Web archives have a lot of very useful information in them! As websites disappear every second on the Web, we need to save sites now. Luckily, we’ve been saving sites since 2005: even if they don’t exist on the live web today, we may have them saved for historical research.
This is where WebArchives.ca comes in, which we’ve been “softly” launching this week – a public kicking of the tires (tell your friends about us). This is hopefully the first of many portals that we’ll be putting up on this site, using different research tools. In a nutshell, we provide access to the University of Toronto’s Archive-It Collection of Canadian Political Parties and Political Interest Groups, which they have been collecting since late 2005. For information on what is within this collection, please see the University of Toronto’s page. This site uses the UK Web Archive’s shine interface, which they have made available here.
For example, did you know that the Green Party of Canada ran a public blog on their website back in 2008, where anybody could write in? Today, if you try to visit them, you’ll receive a “403 Access Denied error”). Look for yourself: on our “advanced search” page, you can search “harper” and “fascist” with a proximity of “25” to see some provocative posts on this Green Party blog (results here). These are just a few random examples: you can certainly find hundreds more as you begin to explore through our portal.
With literally millions of pages – there are 14,490,355 “documents” in the archive found here – you sometimes need to pull your gaze back to see how ideas have risen and fallen. For example, we can discover how terms like “depression” and “recession” waned and rose over time, through our trends view. We’ve tentatively found that left-wing groups tended to use the word “depression” more than centrist or right-wingers, who used “recession” more during the economic crisis? There is a literal treasure trove of stories to be found in these collections, limited only by your imagination.
Acknowledgement and Thanks to the Team
This has been a joint production!
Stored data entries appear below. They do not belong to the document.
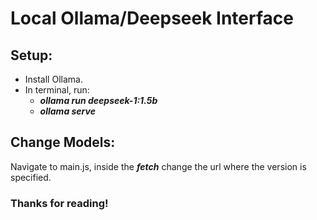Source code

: # Local Ollama/Deepseek Interface

## Setup:
+ Install Ollama.
+ In terminal, run:
  + ***ollama run deepseek-1:1.5b***
  + ***ollama serve***

## Change Models:
Navigate to main.js, inside the ***fetch*** change the url where the version is specified.

### Thanks for reading!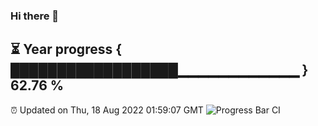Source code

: ### Hi there 👋
⏳ Year progress { ██████████████████▁▁▁▁▁▁▁▁▁▁▁▁ } 62.76 %
---
⏰ Updated on Thu, 18 Aug 2022 01:59:07 GMT
![Progress Bar CI](https://github.com/liununu/liununu/workflows/Progress%20Bar%20CI/badge.svg)
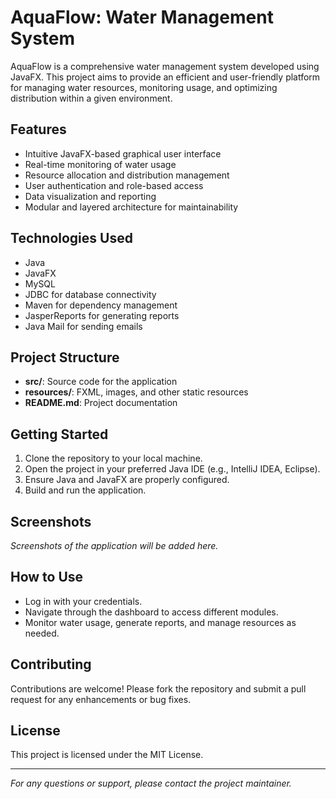 # AquaFlow: Water Management System

AquaFlow is a comprehensive water management system developed using JavaFX. This project aims to provide an efficient and user-friendly platform for managing water resources, monitoring usage, and optimizing distribution within a given environment.

## Features
- Intuitive JavaFX-based graphical user interface
- Real-time monitoring of water usage
- Resource allocation and distribution management
- User authentication and role-based access
- Data visualization and reporting
- Modular and layered architecture for maintainability

## Technologies Used
- Java
- JavaFX
- MySQL
- JDBC for database connectivity
- Maven for dependency management
- JasperReports for generating reports
- Java Mail for sending emails

## Project Structure
- **src/**: Source code for the application
- **resources/**: FXML, images, and other static resources
- **README.md**: Project documentation

## Getting Started
1. Clone the repository to your local machine.
2. Open the project in your preferred Java IDE (e.g., IntelliJ IDEA, Eclipse).
3. Ensure Java and JavaFX are properly configured.
4. Build and run the application.

## Screenshots
*Screenshots of the application will be added here.*

## How to Use
- Log in with your credentials.
- Navigate through the dashboard to access different modules.
- Monitor water usage, generate reports, and manage resources as needed.

## Contributing
Contributions are welcome! Please fork the repository and submit a pull request for any enhancements or bug fixes.

## License
This project is licensed under the MIT License.

---
*For any questions or support, please contact the project maintainer.*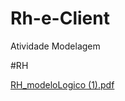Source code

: # Rh-e-Client
Atividade Modelagem

#RH

[RH_modeloLogico (1).pdf](https://github.com/Lindeia/Rh-e-Client/files/7613986/RH_modeloLogico.1.pdf)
At Waterloo, I’ve been working with Shawn Dickinson and Danielle McDonald on implementing this portal (I have two other RAs – Dave Hussey and Jeremy Wiebe – who’ve been working on other projects related to digging into the WARCs themselves). Jimmy Lin, newly arriving at Waterloo, has been making it possible for us to index material – using warcbase and the UK Web Archive’s hadoop indexer – in something shorter than a week a collection. At York University, where this server sits, Nick Ruest has been doing the heavy lifting to make this site a (pretty) reality. At Toronto, Nicholas Worby gave us access to these files. At the Internet Archive, Jefferson Bailey got the ball rolling with the Archive-It Research Services and connecting us to the Toronto folks. Finally, at Western, Bill Turkel’s also providing support and soon some cool Mathematica hacks.
And – of course – the UK Web Archive got the ball rolling with Shine!